TASK TO CARRY OUT >> Extract each line from the entries below that has the string "down" in it.

=== PROVIDED INFORMATION ===

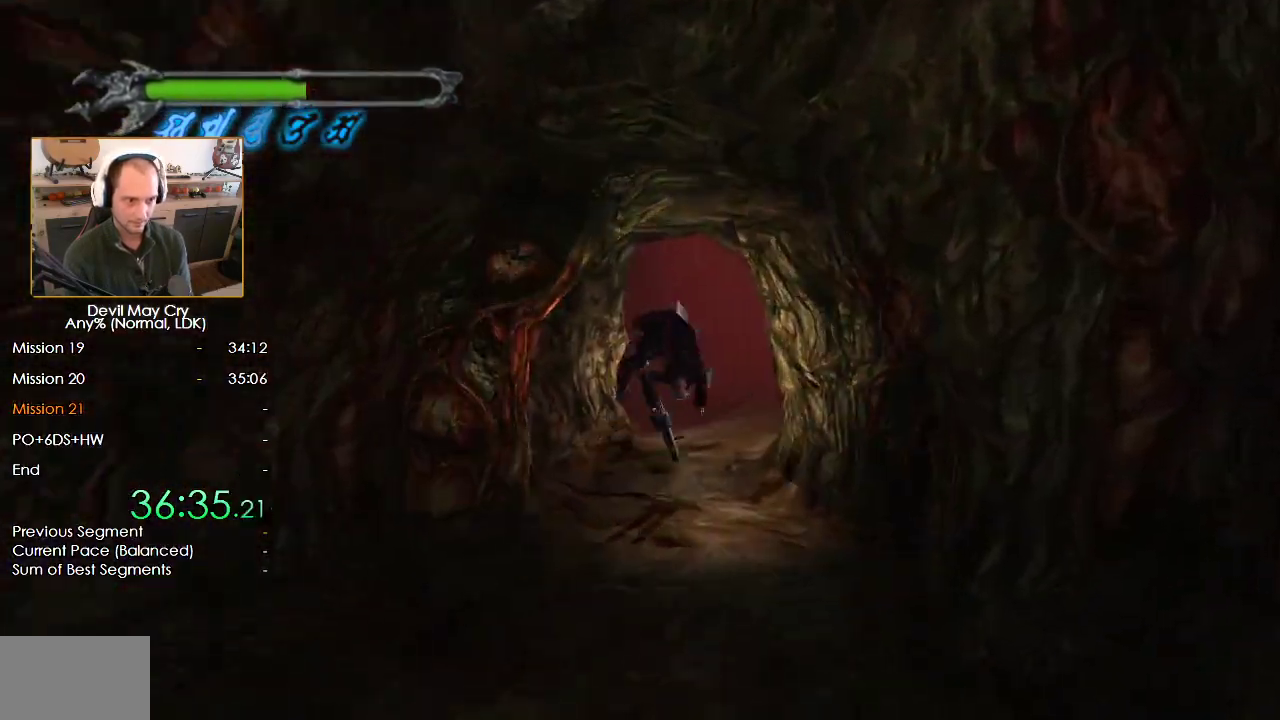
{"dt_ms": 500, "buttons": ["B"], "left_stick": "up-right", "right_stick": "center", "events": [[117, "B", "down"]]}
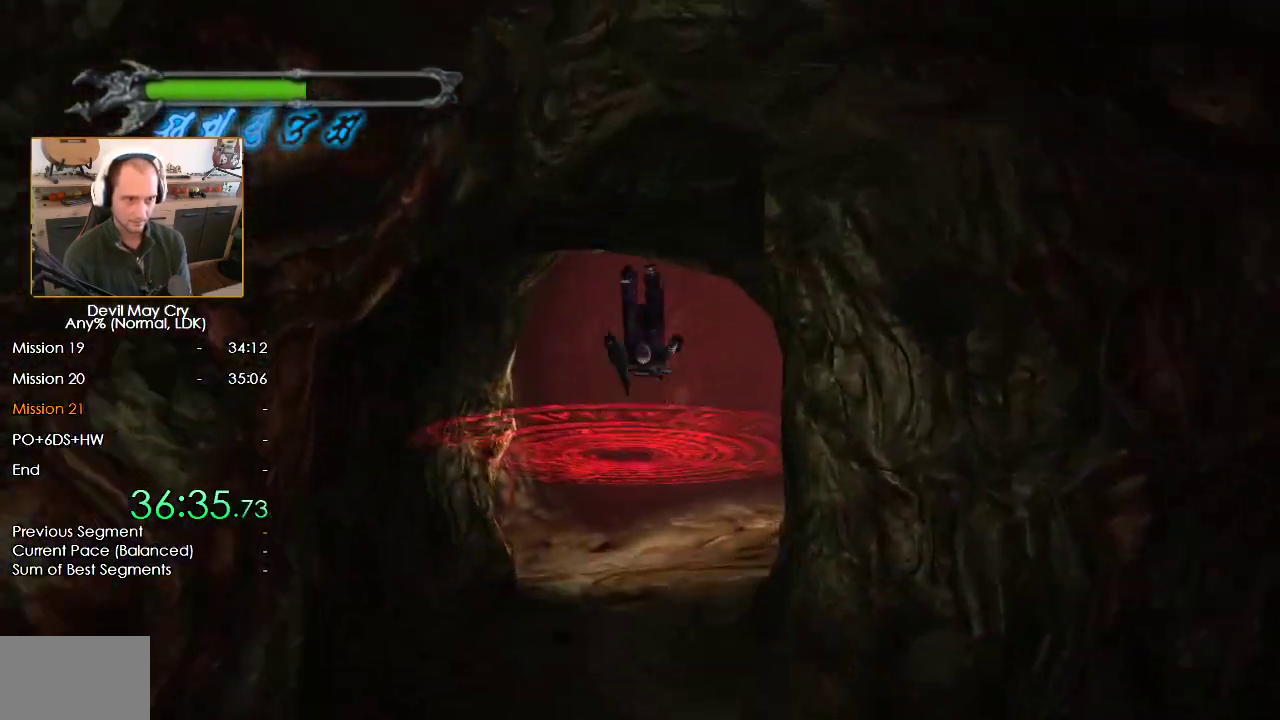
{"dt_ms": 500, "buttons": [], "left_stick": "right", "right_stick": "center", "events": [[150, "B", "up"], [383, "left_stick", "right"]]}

===
=== PROVIDED INFORMATION ===

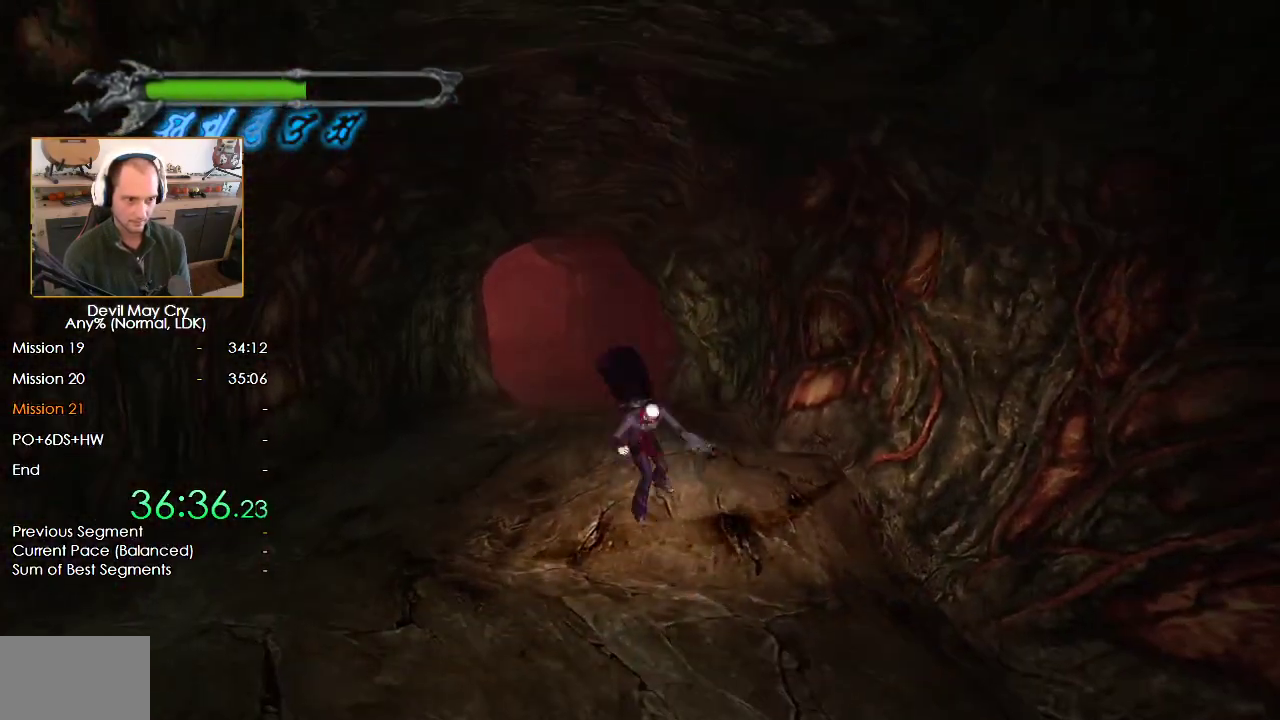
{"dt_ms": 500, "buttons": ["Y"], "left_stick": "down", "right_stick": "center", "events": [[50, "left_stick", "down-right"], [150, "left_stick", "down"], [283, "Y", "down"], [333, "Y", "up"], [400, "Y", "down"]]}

===

RESPONSE TO THE EXERCISE >>
{"dt_ms": 500, "buttons": ["B"], "left_stick": "up-right", "right_stick": "center", "events": [[117, "B", "down"]]}
{"dt_ms": 500, "buttons": ["Y"], "left_stick": "down", "right_stick": "center", "events": [[50, "left_stick", "down-right"], [150, "left_stick", "down"], [283, "Y", "down"], [333, "Y", "up"], [400, "Y", "down"]]}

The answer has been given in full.